Como en todas las jornadas previas, las horas transcurrieron entre la vigilia y el trabajo. El cansancio como una segunda piel. Tan sólo sucedió algo que le distrajo. Al mediodía, el perro se levantó de donde descansaba para olisquear el aire en dirección al camino. El chico lo calmó y lo llevó sujeto hasta el borde del bosque. Unos arrieros pasaban en dirección norte. En total, tres hombres y diez o doce mulos cargados. El chico pensó que la caravana no había tenido más remedio que pasar por la aldea y, en consecuencia, debían de estar al tanto de que la posada se había incendiado. También habrían visto la moto del alguacil a la entrada del pueblo y, seguramente, habrían curioseado en el interior de la fonda y descubierto los cuerpos carbonizados.

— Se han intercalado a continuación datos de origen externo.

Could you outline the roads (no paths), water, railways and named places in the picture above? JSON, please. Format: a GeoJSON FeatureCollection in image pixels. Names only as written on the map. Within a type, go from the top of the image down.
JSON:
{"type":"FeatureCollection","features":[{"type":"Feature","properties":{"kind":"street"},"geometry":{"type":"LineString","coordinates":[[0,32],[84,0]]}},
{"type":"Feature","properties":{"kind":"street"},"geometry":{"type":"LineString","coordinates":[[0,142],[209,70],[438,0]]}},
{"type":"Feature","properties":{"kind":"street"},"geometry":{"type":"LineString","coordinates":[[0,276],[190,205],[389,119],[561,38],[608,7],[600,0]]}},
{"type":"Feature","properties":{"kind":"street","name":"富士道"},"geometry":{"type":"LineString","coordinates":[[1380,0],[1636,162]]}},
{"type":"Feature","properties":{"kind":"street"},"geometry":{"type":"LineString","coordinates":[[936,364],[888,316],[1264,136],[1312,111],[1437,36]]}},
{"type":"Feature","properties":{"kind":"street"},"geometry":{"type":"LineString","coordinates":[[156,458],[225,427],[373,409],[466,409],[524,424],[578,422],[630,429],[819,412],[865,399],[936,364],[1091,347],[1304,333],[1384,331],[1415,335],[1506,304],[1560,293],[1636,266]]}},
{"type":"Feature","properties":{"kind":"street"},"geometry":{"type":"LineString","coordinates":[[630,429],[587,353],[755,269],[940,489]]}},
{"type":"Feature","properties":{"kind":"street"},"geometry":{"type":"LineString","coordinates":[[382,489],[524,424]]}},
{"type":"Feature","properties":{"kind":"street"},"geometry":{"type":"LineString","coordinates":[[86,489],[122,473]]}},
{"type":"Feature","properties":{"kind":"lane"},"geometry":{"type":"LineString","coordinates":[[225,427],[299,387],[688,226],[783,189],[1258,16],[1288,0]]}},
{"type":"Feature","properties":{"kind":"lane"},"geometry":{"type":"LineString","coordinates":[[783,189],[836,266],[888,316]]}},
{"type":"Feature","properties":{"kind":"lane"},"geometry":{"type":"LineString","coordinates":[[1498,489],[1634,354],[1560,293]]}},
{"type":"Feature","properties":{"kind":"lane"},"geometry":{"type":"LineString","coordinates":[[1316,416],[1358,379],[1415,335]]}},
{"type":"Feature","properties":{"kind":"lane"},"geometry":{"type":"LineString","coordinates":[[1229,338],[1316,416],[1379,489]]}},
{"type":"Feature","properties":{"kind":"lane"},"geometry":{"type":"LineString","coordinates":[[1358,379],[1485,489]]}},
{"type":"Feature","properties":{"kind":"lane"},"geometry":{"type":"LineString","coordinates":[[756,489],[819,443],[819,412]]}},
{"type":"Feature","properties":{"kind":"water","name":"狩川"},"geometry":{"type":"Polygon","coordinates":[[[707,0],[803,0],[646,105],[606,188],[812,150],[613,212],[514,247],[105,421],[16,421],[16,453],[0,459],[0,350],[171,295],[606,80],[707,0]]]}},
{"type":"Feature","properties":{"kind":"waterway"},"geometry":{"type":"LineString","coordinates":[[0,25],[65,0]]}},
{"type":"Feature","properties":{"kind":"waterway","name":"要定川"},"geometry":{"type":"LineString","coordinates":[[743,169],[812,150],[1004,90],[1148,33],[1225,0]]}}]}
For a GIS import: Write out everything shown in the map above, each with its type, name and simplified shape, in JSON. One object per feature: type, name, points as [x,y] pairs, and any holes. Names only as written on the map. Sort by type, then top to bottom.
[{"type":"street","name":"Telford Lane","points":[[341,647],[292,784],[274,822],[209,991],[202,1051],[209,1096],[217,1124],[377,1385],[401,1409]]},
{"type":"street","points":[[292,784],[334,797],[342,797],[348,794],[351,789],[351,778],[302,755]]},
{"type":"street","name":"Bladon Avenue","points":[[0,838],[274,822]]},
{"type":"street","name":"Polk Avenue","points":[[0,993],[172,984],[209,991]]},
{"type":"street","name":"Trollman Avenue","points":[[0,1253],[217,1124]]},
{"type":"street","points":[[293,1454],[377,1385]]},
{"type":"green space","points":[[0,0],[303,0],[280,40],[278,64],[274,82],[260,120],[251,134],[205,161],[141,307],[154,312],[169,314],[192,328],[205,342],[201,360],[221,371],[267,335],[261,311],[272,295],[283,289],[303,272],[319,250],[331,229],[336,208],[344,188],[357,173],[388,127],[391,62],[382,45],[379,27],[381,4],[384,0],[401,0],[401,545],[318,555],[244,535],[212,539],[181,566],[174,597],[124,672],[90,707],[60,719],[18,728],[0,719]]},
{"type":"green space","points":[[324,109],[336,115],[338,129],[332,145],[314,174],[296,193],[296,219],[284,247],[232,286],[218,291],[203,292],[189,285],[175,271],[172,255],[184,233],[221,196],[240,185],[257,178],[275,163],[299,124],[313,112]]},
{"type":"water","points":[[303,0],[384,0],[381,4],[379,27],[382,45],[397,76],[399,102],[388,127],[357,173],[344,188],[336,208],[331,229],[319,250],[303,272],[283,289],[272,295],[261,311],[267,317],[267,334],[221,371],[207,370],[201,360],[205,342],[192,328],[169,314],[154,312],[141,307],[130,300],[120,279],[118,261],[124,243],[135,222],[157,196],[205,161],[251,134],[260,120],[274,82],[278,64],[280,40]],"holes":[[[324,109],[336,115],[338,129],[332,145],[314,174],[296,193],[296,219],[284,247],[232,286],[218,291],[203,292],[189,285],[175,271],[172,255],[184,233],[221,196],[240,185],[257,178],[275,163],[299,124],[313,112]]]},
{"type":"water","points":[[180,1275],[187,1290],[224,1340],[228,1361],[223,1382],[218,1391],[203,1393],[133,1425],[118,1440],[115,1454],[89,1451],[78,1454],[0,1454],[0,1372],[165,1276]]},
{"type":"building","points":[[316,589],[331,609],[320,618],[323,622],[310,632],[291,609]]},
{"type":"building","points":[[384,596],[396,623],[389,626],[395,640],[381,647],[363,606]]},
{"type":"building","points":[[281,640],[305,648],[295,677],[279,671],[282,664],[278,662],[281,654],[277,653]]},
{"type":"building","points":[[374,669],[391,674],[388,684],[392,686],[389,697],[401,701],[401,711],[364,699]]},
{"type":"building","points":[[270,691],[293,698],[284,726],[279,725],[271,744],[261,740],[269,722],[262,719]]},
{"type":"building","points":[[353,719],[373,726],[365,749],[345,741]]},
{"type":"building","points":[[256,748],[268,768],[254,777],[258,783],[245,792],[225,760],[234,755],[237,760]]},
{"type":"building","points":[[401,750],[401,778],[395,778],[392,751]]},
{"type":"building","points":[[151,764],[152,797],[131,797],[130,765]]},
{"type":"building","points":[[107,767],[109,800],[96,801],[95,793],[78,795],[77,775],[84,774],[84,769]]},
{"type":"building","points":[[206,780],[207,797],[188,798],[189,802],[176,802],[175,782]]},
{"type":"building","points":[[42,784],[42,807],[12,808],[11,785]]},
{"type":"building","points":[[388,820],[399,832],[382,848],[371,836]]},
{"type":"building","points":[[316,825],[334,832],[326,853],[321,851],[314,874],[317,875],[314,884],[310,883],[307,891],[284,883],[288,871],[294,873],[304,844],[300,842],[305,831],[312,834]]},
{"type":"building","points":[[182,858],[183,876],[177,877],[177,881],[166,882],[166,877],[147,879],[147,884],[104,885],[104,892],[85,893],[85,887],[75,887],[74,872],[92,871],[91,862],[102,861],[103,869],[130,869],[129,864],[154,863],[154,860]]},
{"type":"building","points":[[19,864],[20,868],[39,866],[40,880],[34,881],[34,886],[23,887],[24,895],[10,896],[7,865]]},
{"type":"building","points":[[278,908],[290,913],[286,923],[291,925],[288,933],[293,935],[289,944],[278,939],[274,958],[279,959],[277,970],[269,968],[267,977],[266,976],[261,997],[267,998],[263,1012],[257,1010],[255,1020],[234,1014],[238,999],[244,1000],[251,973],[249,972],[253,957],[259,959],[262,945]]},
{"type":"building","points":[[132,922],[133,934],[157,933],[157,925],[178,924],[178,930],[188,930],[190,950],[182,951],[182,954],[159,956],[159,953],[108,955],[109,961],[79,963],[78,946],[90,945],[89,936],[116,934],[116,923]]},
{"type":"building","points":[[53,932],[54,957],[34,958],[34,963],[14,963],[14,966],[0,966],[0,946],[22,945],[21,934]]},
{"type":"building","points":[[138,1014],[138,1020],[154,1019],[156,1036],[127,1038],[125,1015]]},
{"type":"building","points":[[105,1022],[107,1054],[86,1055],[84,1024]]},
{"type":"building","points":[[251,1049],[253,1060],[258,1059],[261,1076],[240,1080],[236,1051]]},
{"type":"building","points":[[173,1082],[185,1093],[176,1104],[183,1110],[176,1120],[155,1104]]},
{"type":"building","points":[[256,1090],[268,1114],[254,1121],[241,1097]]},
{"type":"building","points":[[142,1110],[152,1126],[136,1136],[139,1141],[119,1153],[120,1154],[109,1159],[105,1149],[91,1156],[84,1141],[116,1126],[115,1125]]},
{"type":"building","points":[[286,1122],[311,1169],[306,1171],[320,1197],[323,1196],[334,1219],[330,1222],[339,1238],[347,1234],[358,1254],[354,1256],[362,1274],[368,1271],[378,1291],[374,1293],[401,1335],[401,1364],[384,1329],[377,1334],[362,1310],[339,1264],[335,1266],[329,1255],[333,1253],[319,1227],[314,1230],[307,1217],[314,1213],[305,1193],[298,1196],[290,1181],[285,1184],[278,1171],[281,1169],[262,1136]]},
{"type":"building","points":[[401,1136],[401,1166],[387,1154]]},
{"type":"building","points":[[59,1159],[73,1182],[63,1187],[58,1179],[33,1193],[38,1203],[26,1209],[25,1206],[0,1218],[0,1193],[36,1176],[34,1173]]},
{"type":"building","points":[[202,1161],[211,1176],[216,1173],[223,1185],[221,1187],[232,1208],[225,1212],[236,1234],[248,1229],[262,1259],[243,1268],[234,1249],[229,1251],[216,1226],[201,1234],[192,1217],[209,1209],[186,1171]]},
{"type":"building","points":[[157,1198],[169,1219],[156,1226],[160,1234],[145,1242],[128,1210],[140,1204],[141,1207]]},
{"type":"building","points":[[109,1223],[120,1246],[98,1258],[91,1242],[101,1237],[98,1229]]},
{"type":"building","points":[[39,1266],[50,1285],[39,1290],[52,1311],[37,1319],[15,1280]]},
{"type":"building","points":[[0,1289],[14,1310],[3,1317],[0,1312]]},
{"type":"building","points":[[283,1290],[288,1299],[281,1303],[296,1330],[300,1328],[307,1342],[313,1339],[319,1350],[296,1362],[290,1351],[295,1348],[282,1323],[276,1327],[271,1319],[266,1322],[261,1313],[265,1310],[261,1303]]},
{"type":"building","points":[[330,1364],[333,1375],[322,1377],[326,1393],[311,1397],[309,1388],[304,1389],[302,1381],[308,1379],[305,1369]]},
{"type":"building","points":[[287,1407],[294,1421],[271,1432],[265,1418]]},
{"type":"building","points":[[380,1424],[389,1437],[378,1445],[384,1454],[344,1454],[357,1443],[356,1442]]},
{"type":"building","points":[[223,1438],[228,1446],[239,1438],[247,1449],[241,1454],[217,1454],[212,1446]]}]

Empujó el cadáver al hoyo y, en la caída, se dio la vuelta y quedó boca abajo. El chico lo miró y meneó la cabeza con fastidio. La fosa era tan justa que tardó más de media hora en ponerlo hacia arriba. Luego le dedicó una última mirada y le tapó la cara con el trozo de gualdrapa que quedaba. Llenó la sepultura de tierra hasta que la dejó enrasada con el suelo. Repartió la tierra sobrante por los alrededores y lo cubrió todo con pinocha. Pensó que, en un par de horas, la mancha de humedad de las acículas revueltas se habría evaporado y la tumba sería invisible a simple vista. Permaneció de pie, mirando el lugar bajo el que yacía el cabrero, y después se alejó unos pasos. Volvió con dos palitos de no más de una cuarta y los colocó en el suelo, uno encima de otro, formando una cruz. La contempló y no logró entender lo que significaban aquellos dos trozos de madera en ese lugar remoto y sombrío. Empezó a rezar un padre nuestro, pero a la mitad comenzó a murmurar hasta que la oración se embarró en sus labios y la dio por terminada. Le hubiera gustado conocer el nombre del viejo.

Pasó el resto de la tarde descansando. Comió a su antojo y bebió tanta leche como les pudo sacar a las cabras. Dormitó sobre los serones y, antes de que se hiciera de noche por completo, cargó el burro, deshizo el redil y reemprendieron la marcha. Anduvieron bajo la luna por los caminos llanos y vacíos que conducían al norte. La Estrella Polar servía como guía. A veces se desviaban del rumbo pero, tarde o temprano, siempre encontraban un sendero que les volvía a dirigir hacia su destino.